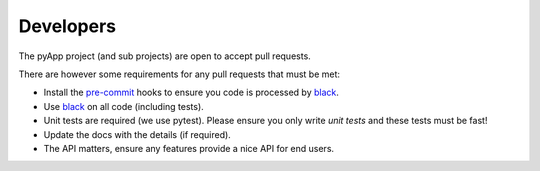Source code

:Developers
==========

The pyApp project (and sub projects) are open to accept pull requests.

There are however some requirements for any pull requests that must be met:

* Install the `pre-commit <https://github.com/pre-commit/pre-commit>`_ hooks to
  ensure you code is processed by `black <https://github.com/ambv/black>`_.

* Use `black <https://github.com/ambv/black>`_ on all code (including tests).

* Unit tests are required (we use pytest). Please ensure you only write *unit 
  tests* and these tests must be fast!

* Update the docs with the details (if required).

* The API matters, ensure any features provide a nice API for end users.

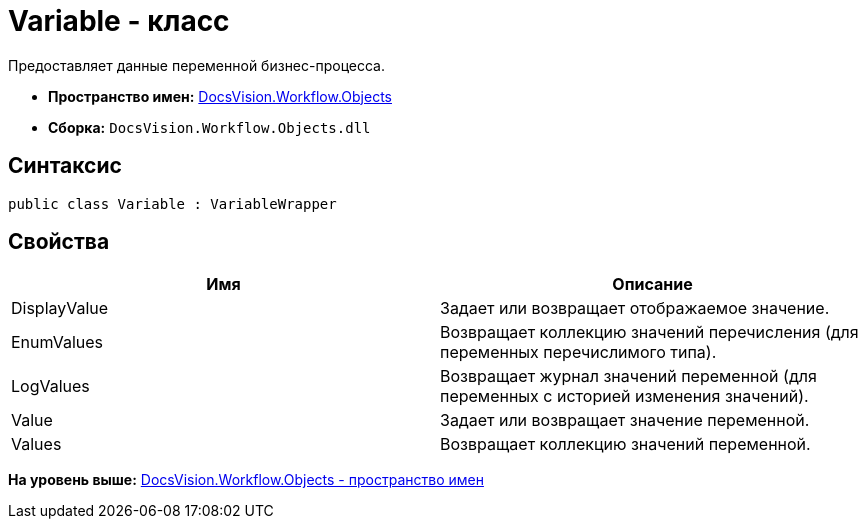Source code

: = Variable - класс

Предоставляет данные переменной бизнес-процесса.

* [.keyword]*Пространство имен:* xref:Objects_NS.adoc[DocsVision.Workflow.Objects]
* [.keyword]*Сборка:* [.ph .filepath]`DocsVision.Workflow.Objects.dll`

== Синтаксис

[source,pre,codeblock,language-csharp]
----
public class Variable : VariableWrapper
----

== Свойства

[cols=",",options="header",]
|===
|Имя |Описание
|DisplayValue |Задает или возвращает отображаемое значение.
|EnumValues |Возвращает коллекцию значений перечисления (для переменных перечислимого типа).
|LogValues |Возвращает журнал значений переменной (для переменных с историей изменения значений).
|Value |Задает или возвращает значение переменной.
|Values |Возвращает коллекцию значений переменной.
|===

*На уровень выше:* xref:../../../../api/DocsVision/Workflow/Objects/Objects_NS.adoc[DocsVision.Workflow.Objects - пространство имен]
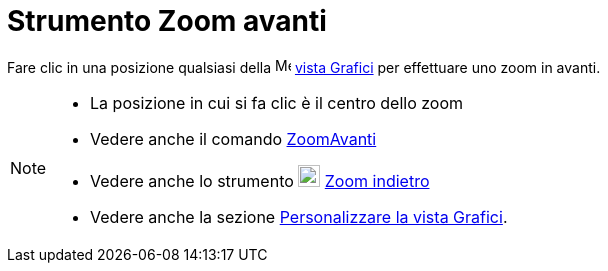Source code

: = Strumento Zoom avanti

Fare clic in una posizione qualsiasi della image:16px-Menu_view_graphics.svg.png[Menu view
graphics.svg,width=16,height=16] xref:/Vista_Grafici.adoc[vista Grafici] per effettuare uno zoom in avanti.

[NOTE]
====

* La posizione in cui si fa clic è il centro dello zoom
* Vedere anche il comando xref:/commands/ZoomAvanti.adoc[ZoomAvanti]
* Vedere anche lo strumento image:22px-Mode_zoomout.svg.png[Mode zoomout.svg,width=22,height=22]
xref:/tools/Zoom_indietro.adoc[Zoom indietro]
* Vedere anche la sezione xref:/Personalizzare_la_vista_Grafici.adoc[Personalizzare la vista Grafici].

====
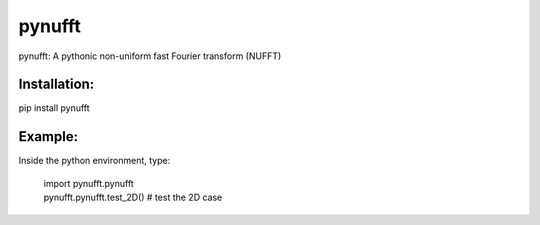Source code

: pynufft
=======

pynufft: A pythonic non-uniform fast Fourier transform (NUFFT)

Installation:
-------------

pip install pynufft

Example:
--------

Inside the python environment, type:

            | import pynufft.pynufft
            | pynufft.pynufft.test\_2D() # test the 2D case

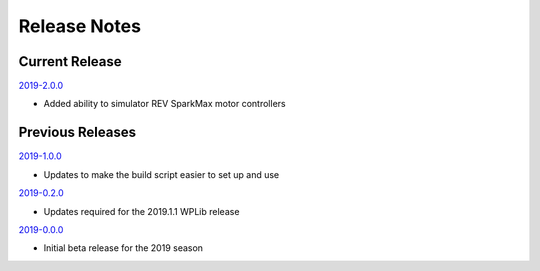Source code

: Release Notes
==============


Current Release
...............


`2019-2.0.0 <https://github.com/snobotsim/SnobotSimPlugin/releases/tag/2019-2.0.0>`_

* Added ability to simulator REV SparkMax motor controllers


Previous Releases
.................

`2019-1.0.0 <https://github.com/snobotsim/SnobotSimPlugin/releases/tag/2019-1.0.0>`_

* Updates to make the build script easier to set up and use

`2019-0.2.0 <https://github.com/snobotsim/SnobotSimPlugin/releases/tag/2019-0.2.0>`_

* Updates required for the 2019.1.1 WPLib release

`2019-0.0.0 <https://github.com/snobotsim/SnobotSimPlugin/releases/tag/v2019-0.0.0>`_

* Initial beta release for the 2019 season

* * *

Exercise instructions:
In the listing above, find the line containing "tests* and these tests must be fast!". Output it and every line after it up to and including the line containing "Strumento Zoom avanti", exactly, but skip the pictures.

Output for this task:
  tests* and these tests must be fast!

* Update the docs with the details (if required).

* The API matters, ensure any features provide a nice API for end users.

Source code

: = Variable - класс

Предоставляет данные переменной бизнес-процесса.

* [.keyword]*Пространство имен:* xref:Objects_NS.adoc[DocsVision.Workflow.Objects]
* [.keyword]*Сборка:* [.ph .filepath]`DocsVision.Workflow.Objects.dll`

== Синтаксис

[source,pre,codeblock,language-csharp]
----
public class Variable : VariableWrapper
----

== Свойства

[cols=",",options="header",]
|===
|Имя |Описание
|DisplayValue |Задает или возвращает отображаемое значение.
|EnumValues |Возвращает коллекцию значений перечисления (для переменных перечислимого типа).
|LogValues |Возвращает журнал значений переменной (для переменных с историей изменения значений).
|Value |Задает или возвращает значение переменной.
|Values |Возвращает коллекцию значений переменной.
|===

*На уровень выше:* xref:../../../../api/DocsVision/Workflow/Objects/Objects_NS.adoc[DocsVision.Workflow.Objects - пространство имен]
Source code

: = Strumento Zoom avanti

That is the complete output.